Jonathan Woocher, former president and senior fellow of the Lippman Kanfer Foundation for Living Torah, and one of the preeminent figures in American Jewish education over the past half century, died of cancer July 7. He was 70.
A summa cum laude graduate of Yale University, Woocher studied religion at Temple University, where he received his master’s and doctorate degrees.
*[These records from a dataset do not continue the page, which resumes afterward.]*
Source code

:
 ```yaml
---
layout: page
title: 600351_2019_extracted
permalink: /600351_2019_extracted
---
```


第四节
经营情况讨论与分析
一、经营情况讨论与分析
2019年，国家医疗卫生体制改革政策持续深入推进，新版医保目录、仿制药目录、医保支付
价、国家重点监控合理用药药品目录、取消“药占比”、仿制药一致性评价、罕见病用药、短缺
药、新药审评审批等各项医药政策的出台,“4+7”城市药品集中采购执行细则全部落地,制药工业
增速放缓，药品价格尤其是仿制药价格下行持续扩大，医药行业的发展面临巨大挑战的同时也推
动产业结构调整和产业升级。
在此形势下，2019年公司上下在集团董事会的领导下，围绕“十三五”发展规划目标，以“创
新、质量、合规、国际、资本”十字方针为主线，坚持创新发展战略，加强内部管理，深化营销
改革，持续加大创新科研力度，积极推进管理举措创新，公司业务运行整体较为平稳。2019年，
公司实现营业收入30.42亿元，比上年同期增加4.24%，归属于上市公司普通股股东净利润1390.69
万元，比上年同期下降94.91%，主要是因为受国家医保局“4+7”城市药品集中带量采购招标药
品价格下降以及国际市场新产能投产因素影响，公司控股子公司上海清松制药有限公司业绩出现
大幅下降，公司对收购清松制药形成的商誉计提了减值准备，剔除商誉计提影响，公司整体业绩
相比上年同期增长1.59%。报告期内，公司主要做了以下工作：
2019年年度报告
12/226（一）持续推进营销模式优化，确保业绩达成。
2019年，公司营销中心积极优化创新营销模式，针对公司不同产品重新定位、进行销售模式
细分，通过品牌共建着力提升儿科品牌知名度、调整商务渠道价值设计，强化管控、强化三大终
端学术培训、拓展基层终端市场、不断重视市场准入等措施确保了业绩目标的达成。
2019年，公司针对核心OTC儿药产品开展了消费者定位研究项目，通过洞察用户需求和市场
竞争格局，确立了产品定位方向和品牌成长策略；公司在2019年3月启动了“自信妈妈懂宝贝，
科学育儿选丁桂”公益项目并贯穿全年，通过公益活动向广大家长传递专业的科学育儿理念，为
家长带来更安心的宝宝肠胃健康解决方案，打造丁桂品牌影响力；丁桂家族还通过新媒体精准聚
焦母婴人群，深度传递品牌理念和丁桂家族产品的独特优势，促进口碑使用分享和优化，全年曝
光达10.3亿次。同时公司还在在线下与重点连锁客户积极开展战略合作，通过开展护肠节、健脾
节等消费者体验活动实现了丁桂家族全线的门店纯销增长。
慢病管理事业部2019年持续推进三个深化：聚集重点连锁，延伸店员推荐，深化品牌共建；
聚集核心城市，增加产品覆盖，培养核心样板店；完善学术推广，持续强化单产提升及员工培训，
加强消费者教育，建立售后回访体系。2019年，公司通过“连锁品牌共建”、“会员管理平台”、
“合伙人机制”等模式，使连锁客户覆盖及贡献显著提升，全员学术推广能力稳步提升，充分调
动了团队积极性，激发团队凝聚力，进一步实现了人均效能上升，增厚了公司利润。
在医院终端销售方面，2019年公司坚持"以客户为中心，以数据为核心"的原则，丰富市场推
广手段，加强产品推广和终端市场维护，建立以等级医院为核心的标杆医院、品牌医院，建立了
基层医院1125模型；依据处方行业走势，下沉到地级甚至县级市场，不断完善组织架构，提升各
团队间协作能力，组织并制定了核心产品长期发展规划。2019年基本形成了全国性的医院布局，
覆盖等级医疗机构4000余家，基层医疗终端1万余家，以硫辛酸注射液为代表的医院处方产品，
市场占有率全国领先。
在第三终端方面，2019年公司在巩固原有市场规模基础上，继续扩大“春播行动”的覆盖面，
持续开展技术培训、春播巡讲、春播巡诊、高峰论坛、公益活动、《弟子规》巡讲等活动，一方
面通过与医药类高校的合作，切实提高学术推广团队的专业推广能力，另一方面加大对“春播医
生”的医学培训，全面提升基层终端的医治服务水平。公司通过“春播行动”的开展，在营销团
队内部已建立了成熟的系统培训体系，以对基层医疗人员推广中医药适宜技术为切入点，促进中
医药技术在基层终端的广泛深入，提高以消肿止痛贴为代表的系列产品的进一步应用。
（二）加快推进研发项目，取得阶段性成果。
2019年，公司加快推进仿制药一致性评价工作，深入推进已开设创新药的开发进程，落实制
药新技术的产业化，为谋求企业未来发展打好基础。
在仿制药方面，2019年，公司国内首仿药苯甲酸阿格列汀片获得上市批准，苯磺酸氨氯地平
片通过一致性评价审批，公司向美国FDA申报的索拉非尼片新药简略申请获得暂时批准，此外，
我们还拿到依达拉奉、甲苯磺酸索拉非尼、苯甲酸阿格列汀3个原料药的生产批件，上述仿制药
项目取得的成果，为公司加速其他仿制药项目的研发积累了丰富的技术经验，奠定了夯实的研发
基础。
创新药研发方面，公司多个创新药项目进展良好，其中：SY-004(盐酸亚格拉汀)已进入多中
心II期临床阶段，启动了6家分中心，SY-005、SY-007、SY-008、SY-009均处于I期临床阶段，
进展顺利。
He turned his doctoral dissertation into the book “Sacred Survival: The Civil Religion of American Jews” (1986), a volume that applied the then-developing concept of “civil religion” to American Jewish life, and coined the phrase “civil Judaism.”
Woocher went on to teach at Carleton College in Minnesota, and in what was then known as the Hornstein Program in Jewish Communal Service at Brandeis University, before being recruited to the Jewish Education Service of North America (JESNA), where he worked for 27 years, serving as its longtime president and Jewish Ideas Officer — the latter a title that bespoke his passion for ideas that could be translated into practice.
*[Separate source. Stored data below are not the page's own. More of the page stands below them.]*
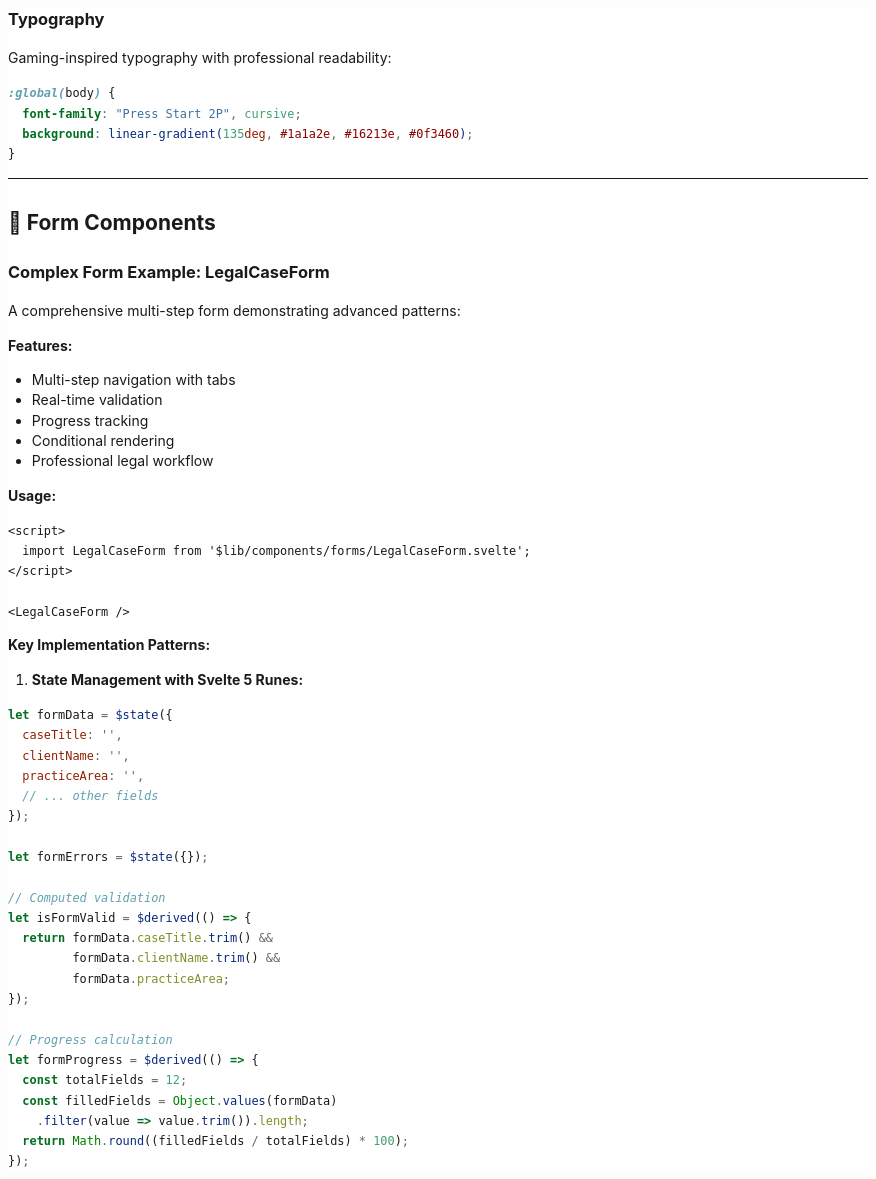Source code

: ### Typography

Gaming-inspired typography with professional readability:

```css
:global(body) {
  font-family: "Press Start 2P", cursive;
  background: linear-gradient(135deg, #1a1a2e, #16213e, #0f3460);
}
```

---

## 📝 Form Components

### Complex Form Example: LegalCaseForm

A comprehensive multi-step form demonstrating advanced patterns:

**Features:**
- Multi-step navigation with tabs
- Real-time validation
- Progress tracking
- Conditional rendering
- Professional legal workflow

**Usage:**
```svelte
<script>
  import LegalCaseForm from '$lib/components/forms/LegalCaseForm.svelte';
</script>

<LegalCaseForm />
```

**Key Implementation Patterns:**

1. **State Management with Svelte 5 Runes:**
```javascript
let formData = $state({
  caseTitle: '',
  clientName: '',
  practiceArea: '',
  // ... other fields
});

let formErrors = $state({});

// Computed validation
let isFormValid = $derived(() => {
  return formData.caseTitle.trim() &&
         formData.clientName.trim() &&
         formData.practiceArea;
});

// Progress calculation
let formProgress = $derived(() => {
  const totalFields = 12;
  const filledFields = Object.values(formData)
    .filter(value => value.trim()).length;
  return Math.round((filledFields / totalFields) * 100);
});
```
“It’s time to reinvent Jewish education,” Woocher wrote in a seminal essay on the website eJewish Philanthropy. “That isn’t because Jewish education today is bad; it’s because it can be much, much better than it is. It’s a bit like Jewish education today is using a Walkman, while the world is listening to iPods. The music is playing, but it’s a lot more cumbersome and limited than it needs to be.”
Upon JESNA’s closing in 2013, Woocher became president of the Akron, Ohio-based Lippman Kanfer Foundation for Living Torah. In addition to his many administrative accomplishments, Woocher will be remembered for his fertile mind and path-breaking articles, 49 of which are available through the Berman Jewish Policy Archive.
Woocher, who lived in New Jersey, is survived by his wife, Sherry, two children and one grandchild.